Vorige week, ik schreef het al, was het hier een moeilijk week-end. Met koorts, hoofdpijn, misselijkheid en slappe beentjes bleef ik full time aan de slag: de verbouwingen gingen vroeger beginnen dan verwacht. Overigens was ik ook de voorafgaande dagen niet thuisgebleven, want toevallig zat ik in het buitenland toen de aanval toesloeg, en meer dan “wat vroeger naar je hotel” zit er dan ook niet in. Momenteel zijn de werken goed vertrokken, en zijn er heel wat minder klussen, en dus zit ik nog wat te mijmeren bij vorige week.

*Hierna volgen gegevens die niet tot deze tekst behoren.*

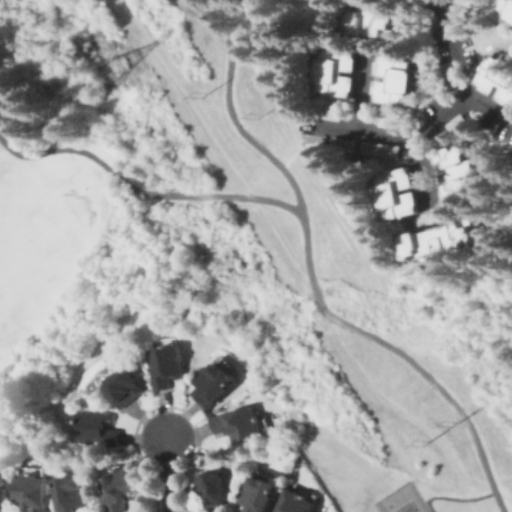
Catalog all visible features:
building: (507, 7)
building: (508, 9)
building: (375, 21)
building: (376, 21)
power tower: (116, 68)
building: (336, 71)
building: (337, 72)
building: (499, 77)
building: (498, 78)
building: (396, 80)
building: (400, 81)
road: (365, 92)
power tower: (203, 95)
road: (491, 105)
building: (331, 112)
road: (448, 113)
power tower: (259, 115)
building: (392, 120)
building: (459, 126)
road: (214, 141)
road: (300, 145)
building: (347, 145)
building: (383, 150)
road: (425, 169)
building: (461, 173)
building: (457, 174)
road: (142, 191)
building: (398, 192)
building: (399, 195)
park: (45, 233)
building: (441, 239)
building: (443, 240)
park: (274, 255)
road: (310, 273)
building: (167, 366)
building: (212, 384)
building: (215, 385)
building: (122, 386)
building: (125, 388)
road: (408, 415)
power tower: (452, 422)
building: (236, 424)
building: (240, 424)
building: (91, 426)
building: (98, 429)
power tower: (423, 443)
road: (170, 475)
building: (212, 487)
building: (214, 487)
building: (119, 488)
building: (4, 489)
building: (122, 489)
building: (72, 490)
building: (32, 491)
building: (35, 492)
building: (5, 493)
building: (76, 494)
building: (258, 494)
building: (261, 495)
road: (460, 498)
building: (293, 501)
building: (297, 502)
park: (405, 506)
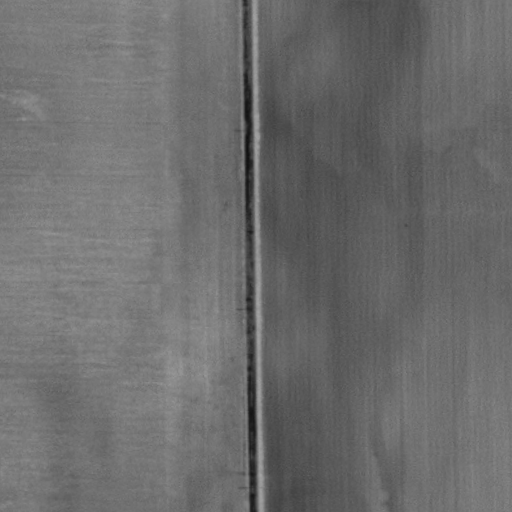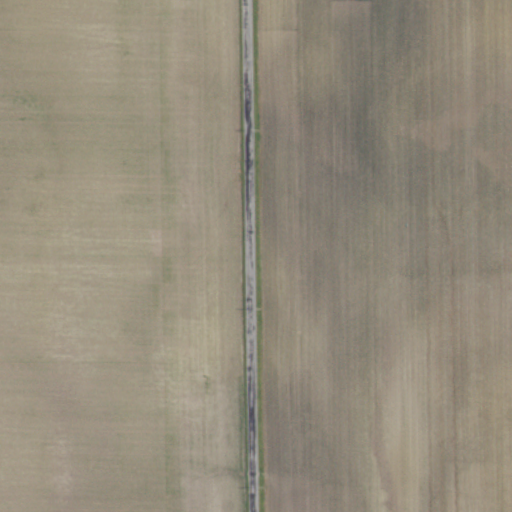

Midden in die tekst vol zelfbeklag waren er twee boeken die zomaar in mijn hoofd opkwamen. Het eerste was The Forgotten Soldier van Guy Sajer. Die is ongeveer 16 jaar als hij (zoon van een gemengd Frans-Duits echtpaar) rond 1,942 voor het Duitse leger naar het oostfront vertrekt. En hij komt terug met letterlijk ongelofelijke verhalen: ten eerste, hij leeft nog (na drie jaar oostfront, dus). Ik heb het eens gevraagd aan iemand die heel wat gestudeerd heeft op die woelige tijden, en het ziet er naar uit dat het boek toch wel authentiek is. En dus kan je je er niets bij voorstellen, wanneer de schrijver vertelt hoe hij in zijn putje zit, en merkt dat de takken beginnen te kraken bij min dertig, maar dat de stenen pas beginnen te kraken als het min vijftig is: hij weet dat omdat hij er zelf bij was.
Drie van die winters maakt hij mee, het grootste deel van de tijd al op de terugtocht. Je zit in je greppeltje en je hebt nog drie Panzerfaustgranaten, en opeens hoor je het gekletter dat je maar al te goed kent, en je ziet dertien Russische tanks van eerste kwaliteit op je afkomen, en achter je ruist de Oostzee. Taak: verzin een manoeuvre (en voer het uit) zodat je enkele weken later door de Amerikanen wordt gevangen genomen, hetgeen het voordeel heeft dat je niet ter plekke wordt neergeknald, en dat ze je nog te eten geven ook.
Maar dit terzijde. Ook Sajer maakt een moment mee dat hij rillend van de koorts, met slappe benen en barstende hoofdpijn aan de slag moet. Immers, daar zijn alweer die eerste kwaliteit Russische tanks die op de linies afkomen, en de kracht van de artillerie is zodanig dat jij, in je greppel, heen en weer gesmeten wordt als een erwt in een trommel. En dus kan jij, koortsig of niet, van onder je soldantenjas en je paardendeken komen kruipen, en bij min tientallen graden proberen ze tegen te houden voor ze gewoon over je heen rijden.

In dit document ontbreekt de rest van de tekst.